Panel:
Food Expenditures, Food Insecurity, and U.S. Social Safety Net Programs after the Great Recession
(Poverty and Income Policy)
Thursday, November 2, 2017: 8:30 AM-10:00 AM
Dusable (Hyatt Regency Chicago)
*Names in bold indicate Presenter
Panel Organizers: Matthew P. Rabbitt, U.S. Department of Agriculture
Panel Chairs: Craig Gundersen, University of Illinois
Discussants: Craig Gundersen, University of Illinois and Charles Courtemanche, Georgia State University
This panel examines how U.S. programs and policies affect the food needs of U.S. households. Food and nutrition assistance programs, such as the Supplemental Nutrition Assistance Program (SNAP, formerly the Food Stamp Program), are designed to address the food needs of households by providing resources necessary to purchase healthy and nutritious food.
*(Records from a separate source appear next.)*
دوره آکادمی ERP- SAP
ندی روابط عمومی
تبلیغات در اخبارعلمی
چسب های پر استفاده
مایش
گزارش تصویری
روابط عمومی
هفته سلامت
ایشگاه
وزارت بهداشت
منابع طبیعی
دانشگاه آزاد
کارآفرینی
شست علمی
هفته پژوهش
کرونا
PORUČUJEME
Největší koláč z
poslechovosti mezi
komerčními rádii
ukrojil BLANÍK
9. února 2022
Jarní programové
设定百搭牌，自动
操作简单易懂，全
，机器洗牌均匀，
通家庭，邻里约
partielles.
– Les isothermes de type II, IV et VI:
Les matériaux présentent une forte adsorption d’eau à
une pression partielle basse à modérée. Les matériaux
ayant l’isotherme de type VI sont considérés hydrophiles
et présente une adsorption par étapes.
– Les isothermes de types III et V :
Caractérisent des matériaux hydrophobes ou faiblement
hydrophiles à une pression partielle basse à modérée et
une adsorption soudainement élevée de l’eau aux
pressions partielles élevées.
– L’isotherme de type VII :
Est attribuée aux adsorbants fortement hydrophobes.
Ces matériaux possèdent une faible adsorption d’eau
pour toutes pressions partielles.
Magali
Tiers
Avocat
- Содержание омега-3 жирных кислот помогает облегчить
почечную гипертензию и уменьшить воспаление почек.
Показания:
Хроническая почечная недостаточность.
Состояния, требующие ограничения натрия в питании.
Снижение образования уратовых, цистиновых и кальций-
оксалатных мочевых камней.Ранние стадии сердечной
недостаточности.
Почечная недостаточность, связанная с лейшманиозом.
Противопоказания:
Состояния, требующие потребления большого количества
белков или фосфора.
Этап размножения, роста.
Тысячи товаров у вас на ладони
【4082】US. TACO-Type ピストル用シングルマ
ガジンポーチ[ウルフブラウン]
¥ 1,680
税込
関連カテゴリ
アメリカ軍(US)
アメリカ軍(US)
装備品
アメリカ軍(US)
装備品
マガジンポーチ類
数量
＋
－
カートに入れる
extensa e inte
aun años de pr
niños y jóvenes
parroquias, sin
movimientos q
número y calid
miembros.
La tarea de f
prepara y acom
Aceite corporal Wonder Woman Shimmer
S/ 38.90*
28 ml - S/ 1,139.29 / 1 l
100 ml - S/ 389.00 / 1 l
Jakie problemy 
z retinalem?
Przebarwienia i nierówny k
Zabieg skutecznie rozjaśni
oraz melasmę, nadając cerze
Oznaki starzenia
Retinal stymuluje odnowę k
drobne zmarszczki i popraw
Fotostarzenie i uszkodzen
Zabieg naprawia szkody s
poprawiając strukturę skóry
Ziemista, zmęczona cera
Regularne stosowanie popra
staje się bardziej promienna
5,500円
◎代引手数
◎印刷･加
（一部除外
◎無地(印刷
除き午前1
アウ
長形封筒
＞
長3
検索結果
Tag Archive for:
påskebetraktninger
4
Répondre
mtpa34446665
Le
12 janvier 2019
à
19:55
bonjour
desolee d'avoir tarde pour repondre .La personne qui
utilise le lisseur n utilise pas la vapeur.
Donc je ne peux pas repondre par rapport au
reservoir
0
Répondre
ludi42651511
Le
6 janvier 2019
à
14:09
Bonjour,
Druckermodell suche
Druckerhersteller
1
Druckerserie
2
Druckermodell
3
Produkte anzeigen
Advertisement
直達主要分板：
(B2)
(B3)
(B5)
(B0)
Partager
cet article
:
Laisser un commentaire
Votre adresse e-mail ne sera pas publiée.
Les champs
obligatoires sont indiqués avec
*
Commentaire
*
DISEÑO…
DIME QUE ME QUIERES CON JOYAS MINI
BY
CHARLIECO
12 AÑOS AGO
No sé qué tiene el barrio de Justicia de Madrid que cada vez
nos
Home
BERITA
Additionally, other non-food programs and policies may facilitate greater expenditure towards food, nutrition and other household needs. In this panel, the papers examine two common, and recently utilized, policy approaches that help to address economic-wellbeing and U.S. food needs: fiscal policy and SNAP. The first paper examines the effect of the 2011 federal payroll tax cut on food insecurity and utilizes a quasi-natural experiment for identification. The second paper focuses on the relationship between SNAP receipt and the labor market. The final two papers utilize exogenous variation in SNAP benefit allotments, following the sunset of the SNAP benefit increase under the American Recovery and Reinvestment Act (ARRA), to examine its effect on food and non-food expenditures.